Please repeat the lines below exactly. Begin with the line containing "for φ > ρ. More" and go on through the line containing "Wi = Vi + Pi – μ = Ui + Mi + Pi – 2 μ (16)".

- _Dataset records_:
* * * * *
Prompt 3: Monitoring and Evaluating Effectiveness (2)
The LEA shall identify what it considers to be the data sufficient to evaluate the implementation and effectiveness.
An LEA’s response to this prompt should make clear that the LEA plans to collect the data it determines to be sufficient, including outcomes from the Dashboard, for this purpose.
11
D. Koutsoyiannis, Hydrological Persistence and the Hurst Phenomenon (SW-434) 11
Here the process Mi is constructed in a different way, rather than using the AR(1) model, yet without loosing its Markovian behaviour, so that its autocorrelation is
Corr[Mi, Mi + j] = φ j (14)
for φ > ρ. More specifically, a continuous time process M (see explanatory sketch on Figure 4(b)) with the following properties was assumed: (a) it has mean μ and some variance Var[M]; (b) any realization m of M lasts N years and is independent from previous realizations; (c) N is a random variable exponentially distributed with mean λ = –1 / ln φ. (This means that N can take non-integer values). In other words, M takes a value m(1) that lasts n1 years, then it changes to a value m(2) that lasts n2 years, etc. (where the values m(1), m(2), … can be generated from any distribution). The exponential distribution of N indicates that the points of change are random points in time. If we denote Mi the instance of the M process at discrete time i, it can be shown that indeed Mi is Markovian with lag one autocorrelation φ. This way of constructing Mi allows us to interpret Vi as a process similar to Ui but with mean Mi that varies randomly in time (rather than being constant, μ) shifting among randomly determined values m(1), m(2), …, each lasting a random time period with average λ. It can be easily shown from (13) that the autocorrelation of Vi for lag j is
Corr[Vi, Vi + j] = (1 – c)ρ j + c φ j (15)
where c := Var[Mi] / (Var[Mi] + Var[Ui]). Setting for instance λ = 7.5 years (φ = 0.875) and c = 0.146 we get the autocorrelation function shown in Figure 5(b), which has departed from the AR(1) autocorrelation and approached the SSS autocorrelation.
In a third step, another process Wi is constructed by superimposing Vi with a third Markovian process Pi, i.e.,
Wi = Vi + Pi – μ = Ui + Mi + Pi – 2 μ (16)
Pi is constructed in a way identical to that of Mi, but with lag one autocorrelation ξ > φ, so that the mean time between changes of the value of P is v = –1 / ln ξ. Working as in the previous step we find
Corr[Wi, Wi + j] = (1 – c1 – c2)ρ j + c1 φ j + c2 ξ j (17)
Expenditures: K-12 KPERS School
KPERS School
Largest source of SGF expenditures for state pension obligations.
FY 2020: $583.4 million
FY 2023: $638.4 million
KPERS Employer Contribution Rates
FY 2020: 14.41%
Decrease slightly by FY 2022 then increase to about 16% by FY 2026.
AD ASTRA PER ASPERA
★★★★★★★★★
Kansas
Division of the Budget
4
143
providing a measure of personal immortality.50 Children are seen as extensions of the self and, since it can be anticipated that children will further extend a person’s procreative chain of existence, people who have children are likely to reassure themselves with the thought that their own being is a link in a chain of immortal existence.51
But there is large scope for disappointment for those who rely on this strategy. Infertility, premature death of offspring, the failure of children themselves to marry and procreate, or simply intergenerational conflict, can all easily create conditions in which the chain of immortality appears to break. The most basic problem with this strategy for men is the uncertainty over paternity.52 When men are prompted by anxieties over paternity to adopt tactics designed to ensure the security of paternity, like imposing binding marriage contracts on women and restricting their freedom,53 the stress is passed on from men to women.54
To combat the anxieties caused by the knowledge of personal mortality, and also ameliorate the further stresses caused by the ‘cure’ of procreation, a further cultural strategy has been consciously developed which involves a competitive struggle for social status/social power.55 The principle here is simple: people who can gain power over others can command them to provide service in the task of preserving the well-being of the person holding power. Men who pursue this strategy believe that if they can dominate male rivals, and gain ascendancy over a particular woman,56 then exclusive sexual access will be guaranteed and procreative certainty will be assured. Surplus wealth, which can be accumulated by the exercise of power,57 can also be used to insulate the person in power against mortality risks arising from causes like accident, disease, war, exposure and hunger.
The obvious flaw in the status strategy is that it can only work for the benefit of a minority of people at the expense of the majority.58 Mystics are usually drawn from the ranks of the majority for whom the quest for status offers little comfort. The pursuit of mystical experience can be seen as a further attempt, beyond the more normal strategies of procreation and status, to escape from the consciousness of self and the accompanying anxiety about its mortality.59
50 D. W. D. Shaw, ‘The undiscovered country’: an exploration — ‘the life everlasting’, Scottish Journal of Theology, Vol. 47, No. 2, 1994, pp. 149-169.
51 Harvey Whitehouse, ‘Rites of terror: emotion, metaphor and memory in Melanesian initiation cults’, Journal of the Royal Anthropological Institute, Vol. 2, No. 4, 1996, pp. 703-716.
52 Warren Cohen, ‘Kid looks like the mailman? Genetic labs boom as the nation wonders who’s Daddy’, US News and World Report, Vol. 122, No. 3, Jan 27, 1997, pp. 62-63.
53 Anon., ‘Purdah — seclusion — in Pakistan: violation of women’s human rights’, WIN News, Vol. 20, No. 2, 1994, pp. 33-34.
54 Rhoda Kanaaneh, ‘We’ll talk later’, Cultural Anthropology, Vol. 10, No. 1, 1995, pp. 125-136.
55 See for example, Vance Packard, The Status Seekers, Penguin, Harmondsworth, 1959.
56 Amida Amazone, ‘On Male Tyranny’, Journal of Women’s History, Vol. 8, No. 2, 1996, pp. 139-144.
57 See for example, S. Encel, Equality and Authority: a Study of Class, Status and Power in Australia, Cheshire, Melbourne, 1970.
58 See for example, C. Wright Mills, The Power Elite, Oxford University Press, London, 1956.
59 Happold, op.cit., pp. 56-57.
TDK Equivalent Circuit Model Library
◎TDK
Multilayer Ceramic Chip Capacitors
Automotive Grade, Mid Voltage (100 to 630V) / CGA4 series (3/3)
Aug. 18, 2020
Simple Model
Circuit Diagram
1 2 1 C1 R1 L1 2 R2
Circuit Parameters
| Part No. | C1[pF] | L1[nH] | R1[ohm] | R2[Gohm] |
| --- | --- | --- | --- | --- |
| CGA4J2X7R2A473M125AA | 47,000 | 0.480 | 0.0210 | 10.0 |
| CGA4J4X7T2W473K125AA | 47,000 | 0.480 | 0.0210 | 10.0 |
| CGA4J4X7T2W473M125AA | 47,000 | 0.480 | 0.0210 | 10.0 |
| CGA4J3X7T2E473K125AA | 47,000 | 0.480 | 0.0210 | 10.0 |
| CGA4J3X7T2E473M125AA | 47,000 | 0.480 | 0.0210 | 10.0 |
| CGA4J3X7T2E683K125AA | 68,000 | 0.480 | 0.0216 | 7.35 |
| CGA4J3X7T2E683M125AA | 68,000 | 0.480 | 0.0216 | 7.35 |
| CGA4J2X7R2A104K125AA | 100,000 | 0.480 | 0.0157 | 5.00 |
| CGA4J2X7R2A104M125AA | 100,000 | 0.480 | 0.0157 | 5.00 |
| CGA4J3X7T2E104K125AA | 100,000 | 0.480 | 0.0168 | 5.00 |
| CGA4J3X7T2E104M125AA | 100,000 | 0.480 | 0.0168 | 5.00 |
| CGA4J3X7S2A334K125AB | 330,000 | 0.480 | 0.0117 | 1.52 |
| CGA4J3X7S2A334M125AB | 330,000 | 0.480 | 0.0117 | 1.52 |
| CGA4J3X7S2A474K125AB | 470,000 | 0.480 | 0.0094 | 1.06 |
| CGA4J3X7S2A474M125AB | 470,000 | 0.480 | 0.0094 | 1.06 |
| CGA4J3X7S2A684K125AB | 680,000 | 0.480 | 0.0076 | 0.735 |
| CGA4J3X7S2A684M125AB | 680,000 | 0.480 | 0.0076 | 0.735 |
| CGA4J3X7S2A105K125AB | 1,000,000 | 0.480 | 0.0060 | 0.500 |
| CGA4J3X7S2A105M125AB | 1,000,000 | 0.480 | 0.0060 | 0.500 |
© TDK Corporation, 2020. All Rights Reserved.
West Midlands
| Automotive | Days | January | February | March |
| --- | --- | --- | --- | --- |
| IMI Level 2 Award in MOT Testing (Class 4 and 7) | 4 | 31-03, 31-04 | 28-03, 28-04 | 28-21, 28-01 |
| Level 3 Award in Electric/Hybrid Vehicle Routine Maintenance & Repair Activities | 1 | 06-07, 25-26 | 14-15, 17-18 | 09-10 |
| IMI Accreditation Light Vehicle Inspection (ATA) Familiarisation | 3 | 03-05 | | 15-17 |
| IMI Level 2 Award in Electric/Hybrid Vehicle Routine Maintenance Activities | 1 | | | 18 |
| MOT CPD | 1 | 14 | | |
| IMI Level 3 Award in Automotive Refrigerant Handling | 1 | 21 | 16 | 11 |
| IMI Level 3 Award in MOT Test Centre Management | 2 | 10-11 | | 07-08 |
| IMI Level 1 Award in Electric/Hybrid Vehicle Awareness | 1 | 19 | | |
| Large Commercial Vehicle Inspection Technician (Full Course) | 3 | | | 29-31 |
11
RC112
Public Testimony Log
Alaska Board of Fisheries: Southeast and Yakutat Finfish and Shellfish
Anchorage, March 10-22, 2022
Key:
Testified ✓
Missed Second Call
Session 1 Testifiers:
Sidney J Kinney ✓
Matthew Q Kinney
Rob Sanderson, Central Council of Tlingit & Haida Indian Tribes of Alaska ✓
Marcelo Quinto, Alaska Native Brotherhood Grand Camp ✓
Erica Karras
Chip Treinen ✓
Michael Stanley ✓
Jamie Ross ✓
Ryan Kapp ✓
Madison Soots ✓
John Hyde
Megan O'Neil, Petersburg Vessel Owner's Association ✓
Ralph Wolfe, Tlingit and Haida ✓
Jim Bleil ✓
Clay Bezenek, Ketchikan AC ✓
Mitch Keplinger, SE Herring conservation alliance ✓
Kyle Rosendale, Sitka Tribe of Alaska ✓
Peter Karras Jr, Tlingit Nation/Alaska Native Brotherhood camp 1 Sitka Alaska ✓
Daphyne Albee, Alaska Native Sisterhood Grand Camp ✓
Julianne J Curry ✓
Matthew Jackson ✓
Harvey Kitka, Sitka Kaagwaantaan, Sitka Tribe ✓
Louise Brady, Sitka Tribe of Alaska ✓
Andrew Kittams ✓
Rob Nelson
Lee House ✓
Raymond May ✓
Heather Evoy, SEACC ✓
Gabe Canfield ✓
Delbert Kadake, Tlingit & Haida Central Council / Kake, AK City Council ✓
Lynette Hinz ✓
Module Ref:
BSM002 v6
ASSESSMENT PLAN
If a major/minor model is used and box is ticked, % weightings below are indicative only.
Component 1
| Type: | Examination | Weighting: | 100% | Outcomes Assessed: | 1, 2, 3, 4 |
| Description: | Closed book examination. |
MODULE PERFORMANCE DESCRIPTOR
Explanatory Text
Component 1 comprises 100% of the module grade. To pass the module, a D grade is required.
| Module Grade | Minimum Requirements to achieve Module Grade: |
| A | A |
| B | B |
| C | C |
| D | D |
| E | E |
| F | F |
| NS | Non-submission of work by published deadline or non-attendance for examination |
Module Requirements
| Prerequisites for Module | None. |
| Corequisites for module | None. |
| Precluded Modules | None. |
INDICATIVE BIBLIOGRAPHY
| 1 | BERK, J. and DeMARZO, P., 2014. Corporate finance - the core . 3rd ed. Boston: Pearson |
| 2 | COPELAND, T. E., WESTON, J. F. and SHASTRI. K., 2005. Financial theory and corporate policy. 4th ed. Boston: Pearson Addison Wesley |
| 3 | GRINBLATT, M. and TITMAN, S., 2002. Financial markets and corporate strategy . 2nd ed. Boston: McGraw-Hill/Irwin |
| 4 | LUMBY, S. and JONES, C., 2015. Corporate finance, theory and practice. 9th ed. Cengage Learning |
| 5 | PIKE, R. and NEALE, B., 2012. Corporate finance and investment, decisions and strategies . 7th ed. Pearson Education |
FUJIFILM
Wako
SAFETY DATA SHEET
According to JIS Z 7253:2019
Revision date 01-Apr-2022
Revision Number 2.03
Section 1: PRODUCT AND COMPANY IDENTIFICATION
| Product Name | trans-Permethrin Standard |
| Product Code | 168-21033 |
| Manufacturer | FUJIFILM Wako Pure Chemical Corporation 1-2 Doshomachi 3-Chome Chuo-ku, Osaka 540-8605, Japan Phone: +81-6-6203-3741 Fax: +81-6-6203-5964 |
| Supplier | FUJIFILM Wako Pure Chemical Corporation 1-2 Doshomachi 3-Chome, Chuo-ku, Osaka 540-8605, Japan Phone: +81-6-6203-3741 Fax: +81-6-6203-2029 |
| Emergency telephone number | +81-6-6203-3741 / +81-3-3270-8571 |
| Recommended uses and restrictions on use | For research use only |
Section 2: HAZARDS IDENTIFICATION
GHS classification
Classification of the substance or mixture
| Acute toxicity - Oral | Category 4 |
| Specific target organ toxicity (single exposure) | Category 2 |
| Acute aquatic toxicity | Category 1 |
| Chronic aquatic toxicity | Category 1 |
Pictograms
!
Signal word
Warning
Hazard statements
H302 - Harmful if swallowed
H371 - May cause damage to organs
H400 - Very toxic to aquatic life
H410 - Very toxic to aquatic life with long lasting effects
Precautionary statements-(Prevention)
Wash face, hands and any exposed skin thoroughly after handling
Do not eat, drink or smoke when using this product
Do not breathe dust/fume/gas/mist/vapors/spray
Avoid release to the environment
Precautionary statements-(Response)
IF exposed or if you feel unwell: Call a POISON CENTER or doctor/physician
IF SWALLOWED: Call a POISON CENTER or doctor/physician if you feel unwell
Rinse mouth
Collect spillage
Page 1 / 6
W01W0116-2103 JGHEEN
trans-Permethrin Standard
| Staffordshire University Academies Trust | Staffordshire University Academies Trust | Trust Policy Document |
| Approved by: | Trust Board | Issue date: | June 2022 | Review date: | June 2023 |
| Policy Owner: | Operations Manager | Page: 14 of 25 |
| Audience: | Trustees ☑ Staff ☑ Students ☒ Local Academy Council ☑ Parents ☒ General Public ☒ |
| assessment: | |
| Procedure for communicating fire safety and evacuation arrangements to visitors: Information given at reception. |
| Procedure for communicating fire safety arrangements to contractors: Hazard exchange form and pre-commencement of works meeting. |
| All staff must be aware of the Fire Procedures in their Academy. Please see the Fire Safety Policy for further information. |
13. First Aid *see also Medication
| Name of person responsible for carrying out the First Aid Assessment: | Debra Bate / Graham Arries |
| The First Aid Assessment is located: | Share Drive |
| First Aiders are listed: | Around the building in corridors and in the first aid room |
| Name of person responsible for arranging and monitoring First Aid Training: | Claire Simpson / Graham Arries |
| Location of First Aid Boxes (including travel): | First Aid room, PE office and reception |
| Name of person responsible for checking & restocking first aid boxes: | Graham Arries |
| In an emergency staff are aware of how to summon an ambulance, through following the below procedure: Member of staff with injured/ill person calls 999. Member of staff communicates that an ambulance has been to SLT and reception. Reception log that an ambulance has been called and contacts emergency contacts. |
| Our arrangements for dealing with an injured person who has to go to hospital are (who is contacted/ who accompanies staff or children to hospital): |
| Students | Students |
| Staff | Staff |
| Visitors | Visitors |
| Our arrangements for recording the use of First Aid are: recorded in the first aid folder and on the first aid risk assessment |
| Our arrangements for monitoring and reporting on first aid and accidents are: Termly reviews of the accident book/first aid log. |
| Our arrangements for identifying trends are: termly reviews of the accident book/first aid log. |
* * * * *
- _Response to the task_:
for φ > ρ. More specifically, a continuous time process M (see explanatory sketch on Figure 4(b)) with the following properties was assumed: (a) it has mean μ and some variance Var[M]; (b) any realization m of M lasts N years and is independent from previous realizations; (c) N is a random variable exponentially distributed with mean λ = –1 / ln φ. (This means that N can take non-integer values). In other words, M takes a value m(1) that lasts n1 years, then it changes to a value m(2) that lasts n2 years, etc. (where the values m(1), m(2), … can be generated from any distribution). The exponential distribution of N indicates that the points of change are random points in time. If we denote Mi the instance of the M process at discrete time i, it can be shown that indeed Mi is Markovian with lag one autocorrelation φ. This way of constructing Mi allows us to interpret Vi as a process similar to Ui but with mean Mi that varies randomly in time (rather than being constant, μ) shifting among randomly determined values m(1), m(2), …, each lasting a random time period with average λ. It can be easily shown from (13) that the autocorrelation of Vi for lag j is
Corr[Vi, Vi + j] = (1 – c)ρ j + c φ j (15)
where c := Var[Mi] / (Var[Mi] + Var[Ui]). Setting for instance λ = 7.5 years (φ = 0.875) and c = 0.146 we get the autocorrelation function shown in Figure 5(b), which has departed from the AR(1) autocorrelation and approached the SSS autocorrelation.
In a third step, another process Wi is constructed by superimposing Vi with a third Markovian process Pi, i.e.,
Wi = Vi + Pi – μ = Ui + Mi + Pi – 2 μ (16)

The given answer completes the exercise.